Introduction:
According to the International Society of Nephrology, some form of kidney disease afflicts more than 850 million people, a number that is rapidly increasing every year. Chronic kidney disease (CKD) involves a slow and progressive deterioration of the kidneys’ ability to cleanse the body of harmful substances and fluids. There has been a growth in the ever-higher ranking of CKD among the leading cause of deaths between 1990 and 2016 (Naghavi, et al, 2017). The global prevalence of CKD increased by 33% between 1990 and 2017 (Francis, et al, 2024). With approximately 10% of the world’s population living with CKD, it is currently the third fastest-growing major cause of death worldwide (ibid.).

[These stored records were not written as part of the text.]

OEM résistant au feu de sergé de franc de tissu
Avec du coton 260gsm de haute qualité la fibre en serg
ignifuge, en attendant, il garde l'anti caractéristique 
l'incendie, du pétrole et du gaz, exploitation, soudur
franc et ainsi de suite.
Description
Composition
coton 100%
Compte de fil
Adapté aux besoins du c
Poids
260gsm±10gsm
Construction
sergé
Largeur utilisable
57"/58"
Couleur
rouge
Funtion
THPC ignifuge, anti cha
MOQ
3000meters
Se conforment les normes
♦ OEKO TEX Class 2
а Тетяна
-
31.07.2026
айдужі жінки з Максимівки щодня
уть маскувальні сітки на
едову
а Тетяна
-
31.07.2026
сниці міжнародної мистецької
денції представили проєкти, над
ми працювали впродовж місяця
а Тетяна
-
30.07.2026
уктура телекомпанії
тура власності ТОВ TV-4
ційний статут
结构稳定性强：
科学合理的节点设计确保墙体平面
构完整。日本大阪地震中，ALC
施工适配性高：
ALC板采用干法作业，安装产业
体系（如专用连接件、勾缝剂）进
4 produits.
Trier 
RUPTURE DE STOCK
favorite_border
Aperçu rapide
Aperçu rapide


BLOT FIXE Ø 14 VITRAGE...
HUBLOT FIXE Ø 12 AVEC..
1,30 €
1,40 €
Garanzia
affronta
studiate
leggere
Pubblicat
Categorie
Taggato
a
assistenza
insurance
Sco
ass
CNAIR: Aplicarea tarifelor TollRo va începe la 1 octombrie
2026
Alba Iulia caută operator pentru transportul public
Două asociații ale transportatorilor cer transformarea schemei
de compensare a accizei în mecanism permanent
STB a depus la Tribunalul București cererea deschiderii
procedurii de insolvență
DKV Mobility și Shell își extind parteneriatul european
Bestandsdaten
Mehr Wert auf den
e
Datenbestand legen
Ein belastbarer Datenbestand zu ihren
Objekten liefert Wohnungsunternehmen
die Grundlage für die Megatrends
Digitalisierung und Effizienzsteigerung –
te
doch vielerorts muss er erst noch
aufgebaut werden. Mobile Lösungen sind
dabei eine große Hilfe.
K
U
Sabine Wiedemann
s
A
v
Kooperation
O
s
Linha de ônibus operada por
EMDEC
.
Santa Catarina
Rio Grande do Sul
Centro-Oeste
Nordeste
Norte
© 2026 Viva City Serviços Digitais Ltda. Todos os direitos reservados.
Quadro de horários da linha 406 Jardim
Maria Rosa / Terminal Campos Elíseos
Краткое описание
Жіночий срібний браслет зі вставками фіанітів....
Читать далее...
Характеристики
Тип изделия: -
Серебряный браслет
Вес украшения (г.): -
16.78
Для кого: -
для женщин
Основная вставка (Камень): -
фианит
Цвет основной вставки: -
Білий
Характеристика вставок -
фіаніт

CKD is projected to become the world’s fifth leading cause of death by 2040, and yet, kidney disease is the most neglected chronic disease (Luyckx, et al 2021).
Methods:
CKD is a major public health challenge as it places a large and increasing burden on society, which is unequally shared; a burden that can be alleviated by upstream strategies aiming to address social determinants of health, but are not put in place (Schoolwerth, et al, 2006). The purpose of our article is to provide a comprehensive review of the literature on the social determinants of CKD in India. This review will be a springboard for a meta-analysis of existing empirical findings as well as an original empirical analysis.
Results:
Our starting point is that there are definite medical risk factors of CKD and its progression in rural India, which need further investigations. A range of communicable and noncommunicable diseases result in renal complications (Luyckx, et al, 2018). Scarcity of clean and accessible water supply and sanitation, causing water-borne and diarrhoeal illnesses are major causes of acute kidney injury (AKI), not only through pre-renal states from dehydration, but also glomerular pathological processes from certain parasitic infections like schistosomiasis. This is another significant, but mitigable cause of CKD. The use of nephrotoxic remedies (herbal medications, aminoglycoside antibiotics, non-steroidal anti-inflammatory drugs, etc.), exposure to nephrotoxic agents (heavy metals, agrochemicals, venom, etc.), inadequate maternal nutrition, incidence of low birth weight and preterm birth, obesity and diabetes are major medical risk factors (ibid.).
Conclusions:
The impacts of the medical risk factors are mediated or compounded by social risk factors, which can be categorized as social determinants of CKD. These fall into 4 broad categories of processes that are related to: the workplace (outdoors and indoors), living place (e.g. physical infrastructure including parks, walking paths, etc.), anthropogenic physical environmental changes, including global warming, inadequate access to healthcare, and economic-social background of CKD patients or those vulnerable to CKD. All of these social determinants of CKD are a function of the nature of market-state relations – in particular, how the market operates, including the corporatization of healthcare, and the role of the government in relation to access to healthcare, occupational health, ecology, income, and social inequalities.
I have no potential conflict of interest to disclose.
I did not use generative AI and AI-assisted technologies in the writing process.